Choose a tag to compare

@github-actions github-actions released this 04 Jun 13:15
· 7 commits to main since this release

The local files source learns incremental ingest: point it at a directory
and re-runs reprocess only new and changed files, pruning the chunks of deleted
ones, instead of re-embedding the whole corpus every run. Works for prose and
local source code alike (same source, content-agnostic cursor). Python-only this
release; the Rust crate is a lockstep version bump with no functional change.

Added

  • Incremental files source. FilesSource now implements the
    IncrementalSource and PrunableSource protocols (joining s3 / http /
    pg_table). An opt-in source.incremental block lets chunkshop ingest
    itself skip-and-prune via a JSON cursor sidecar — no external consumer loop:

    source:
      type: files
      glob: ./corpus/**/*.md
      id_from: path            # path or sha1 — not stem — with incremental
      incremental:
        cursor_path: ./.chunkshop/files-cursor.json
        detect: hash           # sha256 of bytes (survives git checkout); or `mtime`
    • Change detection. detect: hash (default) compares a sha256 of each
      file's bytes — reliable across git clone / checkout. detect: mtime
      skips unchanged files by (mtime, size) without reading them (faster, but
      unreliable on git work-trees where checkout rewrites mtimes).
    • Deletions. Files removed from disk have their chunks pruned, scoped to
      the cell's source_tag (PrunableSource.iter_deleted_since).
    • Crash-safe. The cursor is written atomically (temp file + rename) and
      only after a fully successful run; a crash leaves the prior cursor intact
      and the next run re-upserts idempotently. A doc_limit-truncated run does
      not advance the cursor.
    • Stdlib only — no new runtime dependency.
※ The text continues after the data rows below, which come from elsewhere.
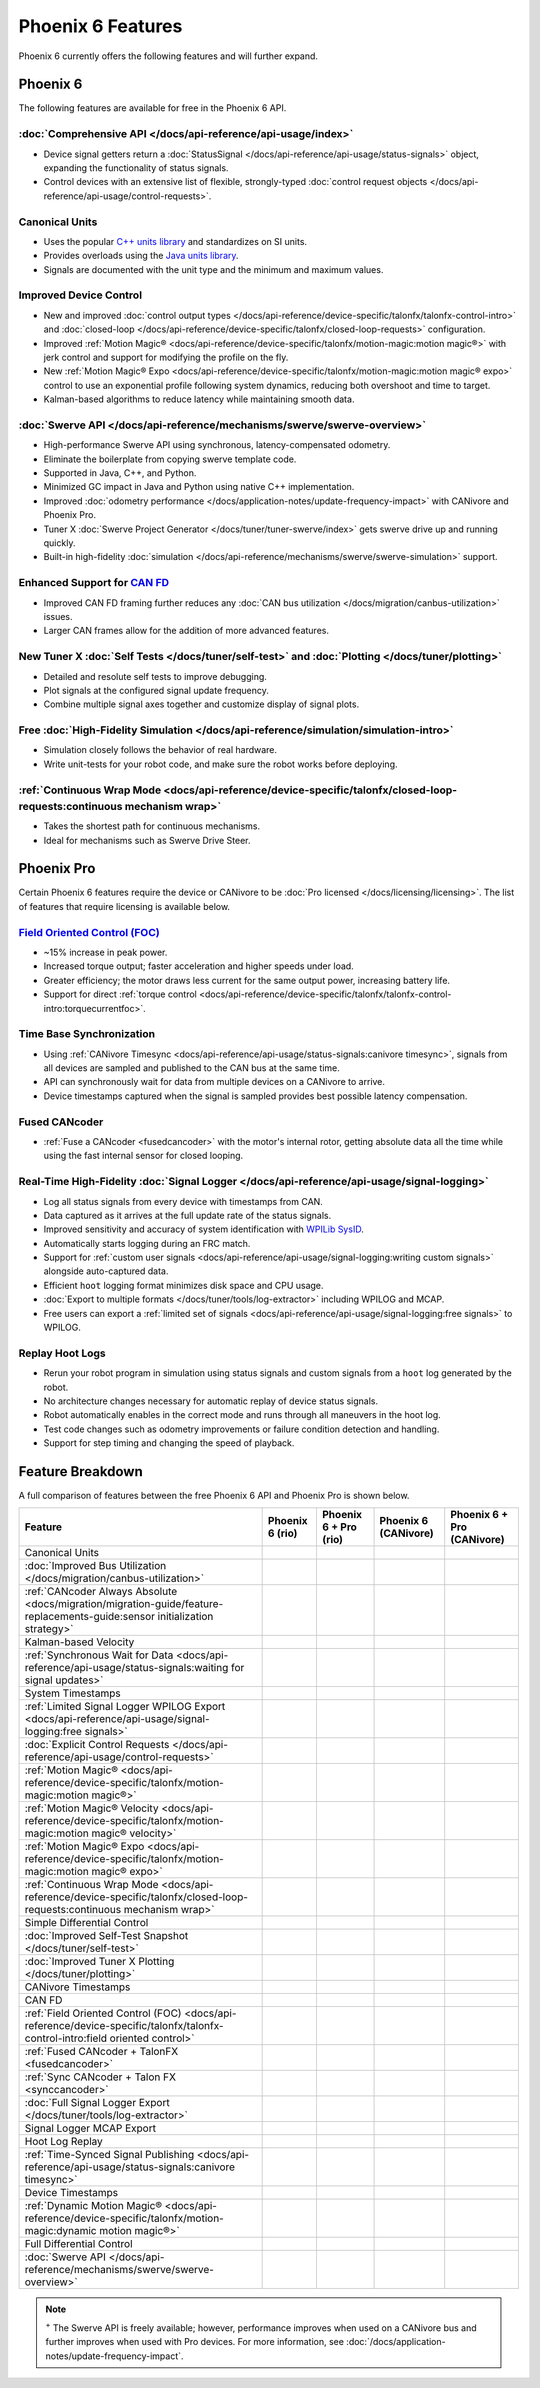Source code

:Phoenix 6 Features
==================

Phoenix 6 currently offers the following features and will further expand.

Phoenix 6
---------

The following features are available for free in the Phoenix 6 API.

:doc:`Comprehensive API </docs/api-reference/api-usage/index>`
^^^^^^^^^^^^^^^^^^^^^^^^^^^^^^^^^^^^^^^^^^^^^^^^^^^^^^^^^^^^^^

- Device signal getters return a :doc:`StatusSignal </docs/api-reference/api-usage/status-signals>` object, expanding the functionality of status signals.
- Control devices with an extensive list of flexible, strongly-typed :doc:`control request objects </docs/api-reference/api-usage/control-requests>`.

Canonical Units
^^^^^^^^^^^^^^^

- Uses the popular `C++ units library <https://github.com/nholthaus/units>`__ and standardizes on SI units.
- Provides overloads using the `Java units library <https://docs.wpilib.org/en/latest/docs/software/basic-programming/java-units.html>`__.
- Signals are documented with the unit type and the minimum and maximum values.

Improved Device Control
^^^^^^^^^^^^^^^^^^^^^^^

- New and improved :doc:`control output types </docs/api-reference/device-specific/talonfx/talonfx-control-intro>` and :doc:`closed-loop </docs/api-reference/device-specific/talonfx/closed-loop-requests>` configuration.
- Improved :ref:`Motion Magic® <docs/api-reference/device-specific/talonfx/motion-magic:motion magic®>` with jerk control and support for modifying the profile on the fly.
- New :ref:`Motion Magic® Expo <docs/api-reference/device-specific/talonfx/motion-magic:motion magic® expo>` control to use an exponential profile following system dynamics, reducing both overshoot and time to target.
- Kalman-based algorithms to reduce latency while maintaining smooth data.

:doc:`Swerve API </docs/api-reference/mechanisms/swerve/swerve-overview>`
^^^^^^^^^^^^^^^^^^^^^^^^^^^^^^^^^^^^^^^^^^^^^^^^^^^^^^^^^^^^^^^^^^^^^^^^^

- High-performance Swerve API using synchronous, latency-compensated odometry.
- Eliminate the boilerplate from copying swerve template code.
- Supported in Java, C++, and Python.
- Minimized GC impact in Java and Python using native C++ implementation.
- Improved :doc:`odometry performance </docs/application-notes/update-frequency-impact>` with CANivore and Phoenix Pro.
- Tuner X :doc:`Swerve Project Generator </docs/tuner/tuner-swerve/index>` gets swerve drive up and running quickly.
- Built-in high-fidelity :doc:`simulation </docs/api-reference/mechanisms/swerve/swerve-simulation>` support.

Enhanced Support for `CAN FD <https://store.ctr-electronics.com/can-fd/>`__
^^^^^^^^^^^^^^^^^^^^^^^^^^^^^^^^^^^^^^^^^^^^^^^^^^^^^^^^^^^^^^^^^^^^^^^^^^^

- Improved CAN FD framing further reduces any :doc:`CAN bus utilization </docs/migration/canbus-utilization>` issues.
- Larger CAN frames allow for the addition of more advanced features.

New Tuner X :doc:`Self Tests </docs/tuner/self-test>` and :doc:`Plotting </docs/tuner/plotting>`
^^^^^^^^^^^^^^^^^^^^^^^^^^^^^^^^^^^^^^^^^^^^^^^^^^^^^^^^^^^^^^^^^^^^^^^^^^^^^^^^^^^^^^^^^^^^^^^^

- Detailed and resolute self tests to improve debugging.
- Plot signals at the configured signal update frequency.
- Combine multiple signal axes together and customize display of signal plots.

Free :doc:`High-Fidelity Simulation </docs/api-reference/simulation/simulation-intro>`
^^^^^^^^^^^^^^^^^^^^^^^^^^^^^^^^^^^^^^^^^^^^^^^^^^^^^^^^^^^^^^^^^^^^^^^^^^^^^^^^^^^^^^

- Simulation closely follows the behavior of real hardware.
- Write unit-tests for your robot code, and make sure the robot works before deploying.

:ref:`Continuous Wrap Mode <docs/api-reference/device-specific/talonfx/closed-loop-requests:continuous mechanism wrap>`
^^^^^^^^^^^^^^^^^^^^^^^^^^^^^^^^^^^^^^^^^^^^^^^^^^^^^^^^^^^^^^^^^^^^^^^^^^^^^^^^^^^^^^^^^^^^^^^^^^^^^^^^^^^^^^^^^^^^^^^

- Takes the shortest path for continuous mechanisms.
- Ideal for mechanisms such as Swerve Drive Steer.

Phoenix Pro
-----------

Certain Phoenix 6 features require the device or CANivore to be :doc:`Pro licensed </docs/licensing/licensing>`. The list of features that require licensing is available below.

`Field Oriented Control (FOC) <https://en.wikipedia.org/wiki/Vector_control_(motor)>`__
^^^^^^^^^^^^^^^^^^^^^^^^^^^^^^^^^^^^^^^^^^^^^^^^^^^^^^^^^^^^^^^^^^^^^^^^^^^^^^^^^^^^^^^

- ~15% increase in peak power.
- Increased torque output; faster acceleration and higher speeds under load.
- Greater efficiency; the motor draws less current for the same output power, increasing battery life.
- Support for direct :ref:`torque control <docs/api-reference/device-specific/talonfx/talonfx-control-intro:torquecurrentfoc>`.

Time Base Synchronization
^^^^^^^^^^^^^^^^^^^^^^^^^

- Using :ref:`CANivore Timesync <docs/api-reference/api-usage/status-signals:canivore timesync>`, signals from all devices are sampled and published to the CAN bus at the same time.
- API can synchronously wait for data from multiple devices on a CANivore to arrive.
- Device timestamps captured when the signal is sampled provides best possible latency compensation.

Fused CANcoder
^^^^^^^^^^^^^^

- :ref:`Fuse a CANcoder <fusedcancoder>` with the motor's internal rotor, getting absolute data all the time while using the fast internal sensor for closed looping.

Real-Time High-Fidelity :doc:`Signal Logger </docs/api-reference/api-usage/signal-logging>`
^^^^^^^^^^^^^^^^^^^^^^^^^^^^^^^^^^^^^^^^^^^^^^^^^^^^^^^^^^^^^^^^^^^^^^^^^^^^^^^^^^^^^^^^^^^

- Log all status signals from every device with timestamps from CAN.
- Data captured as it arrives at the full update rate of the status signals.
- Improved sensitivity and accuracy of system identification with `WPILib SysID <https://docs.wpilib.org/en/stable/docs/software/pathplanning/system-identification/introduction.html>`__.
- Automatically starts logging during an FRC match.
- Support for :ref:`custom user signals <docs/api-reference/api-usage/signal-logging:writing custom signals>` alongside auto-captured data.
- Efficient ``hoot`` logging format minimizes disk space and CPU usage.
- :doc:`Export to multiple formats </docs/tuner/tools/log-extractor>` including WPILOG and MCAP.
- Free users can export a :ref:`limited set of signals <docs/api-reference/api-usage/signal-logging:free signals>` to WPILOG.

Replay Hoot Logs
^^^^^^^^^^^^^^^^

- Rerun your robot program in simulation using status signals and custom signals from a ``hoot`` log generated by the robot.
- No architecture changes necessary for automatic replay of device status signals.
- Robot automatically enables in the correct mode and runs through all maneuvers in the hoot log.
- Test code changes such as odometry improvements or failure condition detection and handling.
- Support for step timing and changing the speed of playback.

Feature Breakdown
------------------

A full comparison of features between the free Phoenix 6 API and Phoenix Pro is shown below.

+-------------------------------------------------------------------------------------------------------------------------------+-----------------+-----------------------+----------------------+----------------------------+
| Feature                                                                                                                       | Phoenix 6 (rio) | Phoenix 6 + Pro (rio) | Phoenix 6 (CANivore) | Phoenix 6 + Pro (CANivore) |
+===============================================================================================================================+=================+=======================+======================+============================+
| Canonical Units                                                                                                               | .. centered:: x | .. centered:: x       | .. centered:: x      | .. centered:: x            |
+-------------------------------------------------------------------------------------------------------------------------------+-----------------+-----------------------+----------------------+----------------------------+
| :doc:`Improved Bus Utilization </docs/migration/canbus-utilization>`                                                          | .. centered:: x | .. centered:: x       | .. centered:: x      | .. centered:: x            |
+-------------------------------------------------------------------------------------------------------------------------------+-----------------+-----------------------+----------------------+----------------------------+
| :ref:`CANcoder Always Absolute <docs/migration/migration-guide/feature-replacements-guide:sensor initialization strategy>`    | .. centered:: x | .. centered:: x       | .. centered:: x      | .. centered:: x            |
+-------------------------------------------------------------------------------------------------------------------------------+-----------------+-----------------------+----------------------+----------------------------+
| Kalman-based Velocity                                                                                                         | .. centered:: x | .. centered:: x       | .. centered:: x      | .. centered:: x            |
+-------------------------------------------------------------------------------------------------------------------------------+-----------------+-----------------------+----------------------+----------------------------+
| :ref:`Synchronous Wait for Data <docs/api-reference/api-usage/status-signals:waiting for signal updates>`                     | .. centered:: x | .. centered:: x       | .. centered:: x      | .. centered:: x            |
+-------------------------------------------------------------------------------------------------------------------------------+-----------------+-----------------------+----------------------+----------------------------+
| System Timestamps                                                                                                             | .. centered:: x | .. centered:: x       | .. centered:: x      | .. centered:: x            |
+-------------------------------------------------------------------------------------------------------------------------------+-----------------+-----------------------+----------------------+----------------------------+
| :ref:`Limited Signal Logger WPILOG Export <docs/api-reference/api-usage/signal-logging:free signals>`                         | .. centered:: x | .. centered:: x       | .. centered:: x      | .. centered:: x            |
+-------------------------------------------------------------------------------------------------------------------------------+-----------------+-----------------------+----------------------+----------------------------+
| :doc:`Explicit Control Requests </docs/api-reference/api-usage/control-requests>`                                             | .. centered:: x | .. centered:: x       | .. centered:: x      | .. centered:: x            |
+-------------------------------------------------------------------------------------------------------------------------------+-----------------+-----------------------+----------------------+----------------------------+
| :ref:`Motion Magic® <docs/api-reference/device-specific/talonfx/motion-magic:motion magic®>`                                  | .. centered:: x | .. centered:: x       | .. centered:: x      | .. centered:: x            |
+-------------------------------------------------------------------------------------------------------------------------------+-----------------+-----------------------+----------------------+----------------------------+
| :ref:`Motion Magic® Velocity <docs/api-reference/device-specific/talonfx/motion-magic:motion magic® velocity>`                | .. centered:: x | .. centered:: x       | .. centered:: x      | .. centered:: x            |
+-------------------------------------------------------------------------------------------------------------------------------+-----------------+-----------------------+----------------------+----------------------------+
| :ref:`Motion Magic® Expo <docs/api-reference/device-specific/talonfx/motion-magic:motion magic® expo>`                        | .. centered:: x | .. centered:: x       | .. centered:: x      | .. centered:: x            |
+-------------------------------------------------------------------------------------------------------------------------------+-----------------+-----------------------+----------------------+----------------------------+
| :ref:`Continuous Wrap Mode <docs/api-reference/device-specific/talonfx/closed-loop-requests:continuous mechanism wrap>`       | .. centered:: x | .. centered:: x       | .. centered:: x      | .. centered:: x            |
+-------------------------------------------------------------------------------------------------------------------------------+-----------------+-----------------------+----------------------+----------------------------+
| Simple Differential Control                                                                                                   | .. centered:: x | .. centered:: x       | .. centered:: x      | .. centered:: x            |
+-------------------------------------------------------------------------------------------------------------------------------+-----------------+-----------------------+----------------------+----------------------------+
| :doc:`Improved Self-Test Snapshot </docs/tuner/self-test>`                                                                    | .. centered:: x | .. centered:: x       | .. centered:: x      | .. centered:: x            |
+-------------------------------------------------------------------------------------------------------------------------------+-----------------+-----------------------+----------------------+----------------------------+
| :doc:`Improved Tuner X Plotting </docs/tuner/plotting>`                                                                       | .. centered:: x | .. centered:: x       | .. centered:: x      | .. centered:: x            |
+-------------------------------------------------------------------------------------------------------------------------------+-----------------+-----------------------+----------------------+----------------------------+
| CANivore Timestamps                                                                                                           |                 |                       | .. centered:: x      | .. centered:: x            |
+-------------------------------------------------------------------------------------------------------------------------------+-----------------+-----------------------+----------------------+----------------------------+
| CAN FD                                                                                                                        |                 |                       | .. centered:: x      | .. centered:: x            |
+-------------------------------------------------------------------------------------------------------------------------------+-----------------+-----------------------+----------------------+----------------------------+
| :ref:`Field Oriented Control (FOC) <docs/api-reference/device-specific/talonfx/talonfx-control-intro:field oriented control>` |                 | .. centered:: x       |                      | .. centered:: x            |
+-------------------------------------------------------------------------------------------------------------------------------+-----------------+-----------------------+----------------------+----------------------------+
| :ref:`Fused CANcoder + TalonFX <fusedcancoder>`                                                                               |                 | .. centered:: x       |                      | .. centered:: x            |
+-------------------------------------------------------------------------------------------------------------------------------+-----------------+-----------------------+----------------------+----------------------------+
| :ref:`Sync CANcoder + Talon FX <synccancoder>`                                                                                |                 | .. centered:: x       |                      | .. centered:: x            |
+-------------------------------------------------------------------------------------------------------------------------------+-----------------+-----------------------+----------------------+----------------------------+
| :doc:`Full Signal Logger Export </docs/tuner/tools/log-extractor>`                                                            |                 | .. centered:: x       |                      | .. centered:: x            |
+-------------------------------------------------------------------------------------------------------------------------------+-----------------+-----------------------+----------------------+----------------------------+
| Signal Logger MCAP Export                                                                                                     |                 | .. centered:: x       |                      | .. centered:: x            |
+-------------------------------------------------------------------------------------------------------------------------------+-----------------+-----------------------+----------------------+----------------------------+
| Hoot Log Replay                                                                                                               |                 | .. centered:: x       |                      | .. centered:: x            |
+-------------------------------------------------------------------------------------------------------------------------------+-----------------+-----------------------+----------------------+----------------------------+
| :ref:`Time-Synced Signal Publishing <docs/api-reference/api-usage/status-signals:canivore timesync>`                          |                 |                       |                      | .. centered:: x            |
+-------------------------------------------------------------------------------------------------------------------------------+-----------------+-----------------------+----------------------+----------------------------+
| Device Timestamps                                                                                                             |                 |                       |                      | .. centered:: x            |
+-------------------------------------------------------------------------------------------------------------------------------+-----------------+-----------------------+----------------------+----------------------------+
| :ref:`Dynamic Motion Magic® <docs/api-reference/device-specific/talonfx/motion-magic:dynamic motion magic®>`                  |                 |                       |                      | .. centered:: x            |
+-------------------------------------------------------------------------------------------------------------------------------+-----------------+-----------------------+----------------------+----------------------------+
| Full Differential Control                                                                                                     |                 |                       |                      | .. centered:: x            |
+-------------------------------------------------------------------------------------------------------------------------------+-----------------+-----------------------+----------------------+----------------------------+
| :doc:`Swerve API </docs/api-reference/mechanisms/swerve/swerve-overview>`                                                     | .. centered:: + | .. centered:: ++      | .. centered:: ++     | .. centered:: +++          |
+-------------------------------------------------------------------------------------------------------------------------------+-----------------+-----------------------+----------------------+----------------------------+

.. note:: :sup:`+` The Swerve API is freely available; however, performance improves when used on a CANivore bus and further improves when used with Pro devices. For more information, see :doc:`/docs/application-notes/update-frequency-impact`.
Library API + worked consumer
      loop in docs/cookbook/incremental-sources.md; CLI setup, a full pattern
      write-up, and a no-database quickstart in docs/incremental.md (Pattern G)
      and docs/samples/incremental-files/.

Notes

  • The incremental feature is Python-only this release; Rust parity is a
    separate follow-up. chunkshop-rs is version-bumped to 0.8.3 for a lockstep
    release only.
  • Remote sources (s3 / http / pg_table) already had incremental sync, and
    the github connector already declares cursor sync — unchanged here.